Streaming collection for events happenning at the moment
- Open dashboard.gerard.space
- Select Events on side bar.
- Press the pink button on the left-down corner
- Fill form with information on event and use keywords field to add keywords to collect from. Read more about how Twitter tracking works here
- Open desired table (see sections below)
- Click Query table
- Build SQL statement for the query we are interested in. See syntax here.
- Run query
- Download data by clicking Save results
Query on an event collected in the new infrastrucure
- Open dashboard.gerard.space
- Select Events on side bar.
- Select event to query
- Select Dashboard tab on top
- (ONLY FIRST TIME) Click Create BigQuery Table
- Click Explore in BigQuery
- Open historic dataset in BigQuery
- If table exists: Execute query
- Else:
- Click Create table
- Set table configuration to the following (if not specified, leave as defaulted):
- Create table from: "Google Cloud Storage"
- Select file...: Browse file in
epic-historic_tweets
bucket, in the corresponding folder and select one file.
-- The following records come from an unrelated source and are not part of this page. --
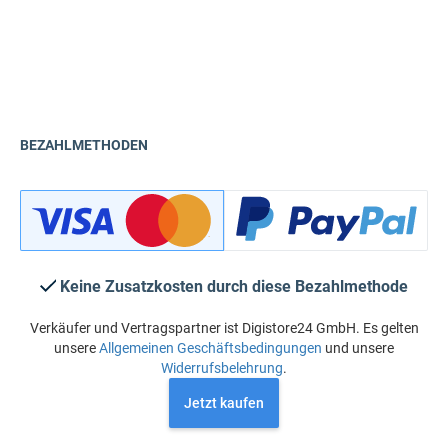
BEZAHLMETHODEN
Keine Zusatzkosten durch diese Bezahlmethode
Verkäufer und Vertragspartner ist Digistore24 GmbH. Es gelten
unsere
Allgemeinen Geschäftsbedingungen
und unsere
Widerrufsbelehrung
.
Jetzt kaufen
Replace filename with wildcard instead (Ex:epic-historic-tweets/2012 Canada Fires/*
) - File format: "JSON (newline delimited)"
- Table type: "External table"
- Table name: Fill with a distinct table name
- Check Auto detect - Schema and input parameters box
- Advanced options:
- Number of errors allowed: 2147483647
- Check Ignore unknown values box
- Click Create table
Google Cloud is giving an authorization error on local
- Log in on your GCloud CLI.
gcloud auth login
- Make sure you have been added to the proper Google Cloud project.
- Create a default token using your GCloud user.
gcloud auth application-default login
- Make sure you don't have any GOOGLE_APPLICATION_CREDENTIALS environment variable set.